How Was the Earth Formed?
Scientists believe that about a hundred billion years ago the earth, the sun, and all the planets of the solar system were nothing but a cloud of cold dust particles swirling through empty space. Gradually, these particles were attracted to each other and came together to form a huge spinning disk. As it spun, the disk separated into rings, and the furious motion made the particles white-hot. The center of the disk became the sun, and the particles in the outer rings turned into large fiery balls of gas and molten-liquid. Then they began to cool and condense and take on solid form. And at last, some four or five billion years ago , they became Earth, Mars, Venus and the other planets.
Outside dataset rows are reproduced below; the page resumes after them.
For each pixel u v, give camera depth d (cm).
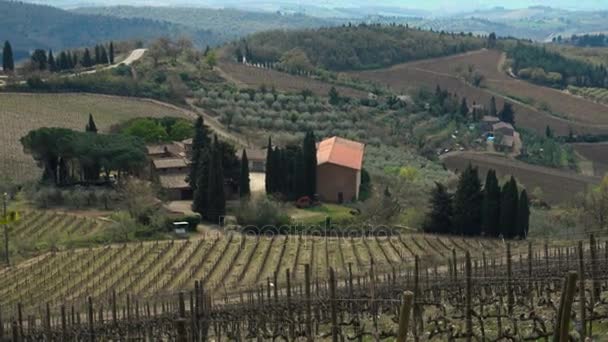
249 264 8388
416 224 10638
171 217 10175
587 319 3591
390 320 4741
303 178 11900
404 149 17475
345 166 12175
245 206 10631
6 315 6384
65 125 15700
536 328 3638
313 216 11044
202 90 19538
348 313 5028
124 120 16162
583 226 9988
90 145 11525
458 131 19225
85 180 11925
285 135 16638
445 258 8231
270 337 4506
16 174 12562
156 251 8862
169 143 14700
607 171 16512
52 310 6675
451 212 10356
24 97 17188
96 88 18375
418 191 12594
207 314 4762
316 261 8475
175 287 7319
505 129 19288
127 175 11719
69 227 9931
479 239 9769
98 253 8731
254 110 18450
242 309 5297
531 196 13525
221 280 7606
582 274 3403
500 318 3872
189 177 11875
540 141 18875
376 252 8912
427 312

Galaxies are formed via the accretion of dust. You’ve probably seen pictures of a giant cloud of gas and dust known as a nebula. Over time various attractive forces (starting with electrostatic forces between very small particles) pull individual particles together. Everything with mass also exerts some gravitational force so this pulls larger particles towards each other which increases the mass, increasing the gravitational force, attracting more mass and so on. Once a ball of gas becomes large enough, the pressure at the centre and the resultant temperature becomes great enough to cause colliding particles to radiate energy (a proto star). Eventually it will heat up enough to initiate fusion and you have a star. A star will not use all of the material in a nebula and it blows off a fair amount in formation so there is a similar process of accretion. Planets however never contain enough mass to raise the core temperature high enough to cause fusion.